Sergey asks "Is there any chance that in MSVC++ 2005 Fused Multiply Add (FMA) function will be available as a part of runtime library on all supported platforms?"

To my knowledge FMAs won't be supported on all platforms since not all platforms have FMA instructions (some platforms don't even have floating point units!).  However, I think we're moving in that direction.  I'll try to find out for you with respect to the x86 and x64 platforms.  In VC++, FMAs will be used by default under the fp:precise when they're available on the architecture.  I believe that the fp:strict model precludes FMAs since it potentially violates strict FPU status semantics and exception semantics.  For instance, there are values for a*b+c where the fused operation returns a valid answer but the unfused operation overflows.   

An interesting side point since I'm on the subject.  On ia64's FPU and many other modern FPU architectures, separate multiply and add instructions aren't provided.  Two floating point registers are reserved to hold the values 0 and 1 respectively.  Simple addition is accomplished by using the 1 valued register as one of the multiply arguments; similarly simple multiplication is accomplished by using the 0 valued register as the addition argument. 


 

Published Friday, December 17, 2004 5:45 PM by ericflee

Comments

 

Sergey said:

Thank you very much for the answer!
FMA is also a quite useful for adaptive precision robust geometric predicates, etc.
The typical usage is to calculate exactly a multiplication result.

### Job item:
Revise the FMA post from "To my knowledge" to "unfused operation overflows.", swapping "FMAs" for "fused multiply-adds". The listing after this post is separate material and has nothing to do with it.

### Dataset section:
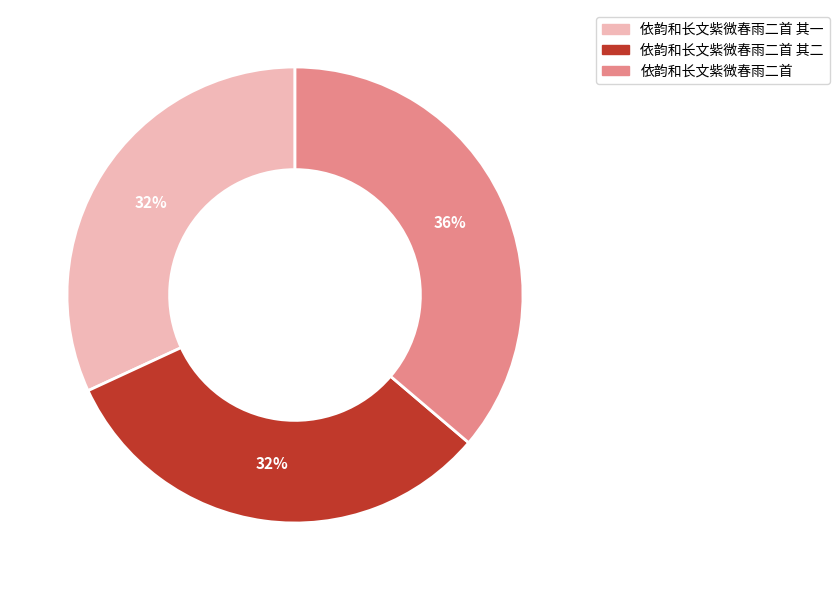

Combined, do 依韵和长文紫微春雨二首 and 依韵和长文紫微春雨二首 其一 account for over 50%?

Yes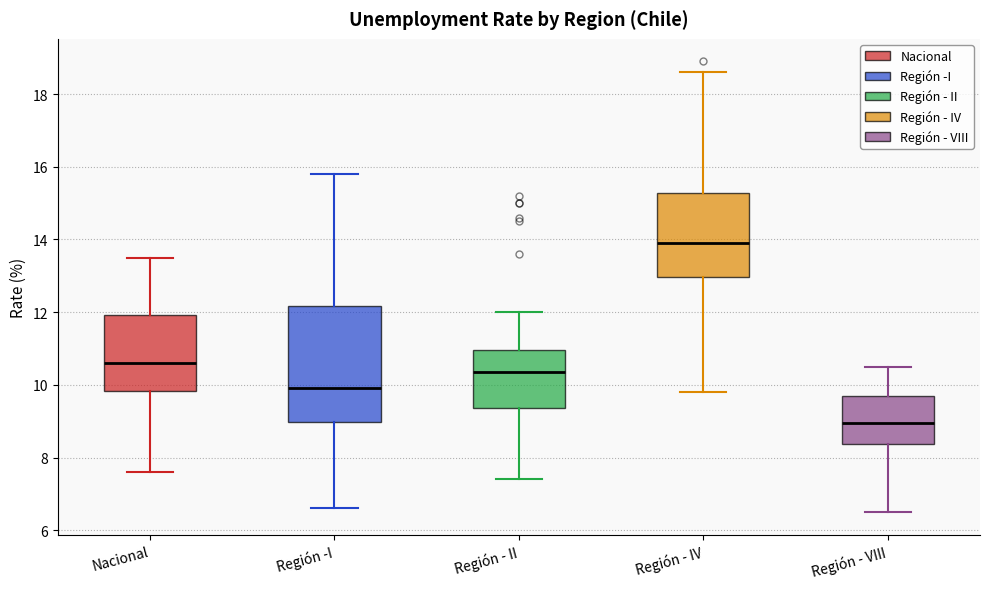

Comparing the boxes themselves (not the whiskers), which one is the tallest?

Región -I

### Result of the task:
To my knowledge fused multiply-adds won't be supported on all platforms since not all platforms have FMA instructions (some platforms don't even have floating point units!).  However, I think we're moving in that direction.  I'll try to find out for you with respect to the x86 and x64 platforms.  In VC++, fused multiply-adds will be used by default under the fp:precise when they're available on the architecture.  I believe that the fp:strict model precludes fused multiply-adds since it potentially violates strict FPU status semantics and exception semantics.  For instance, there are values for a*b+c where the fused operation returns a valid answer but the unfused operation overflows.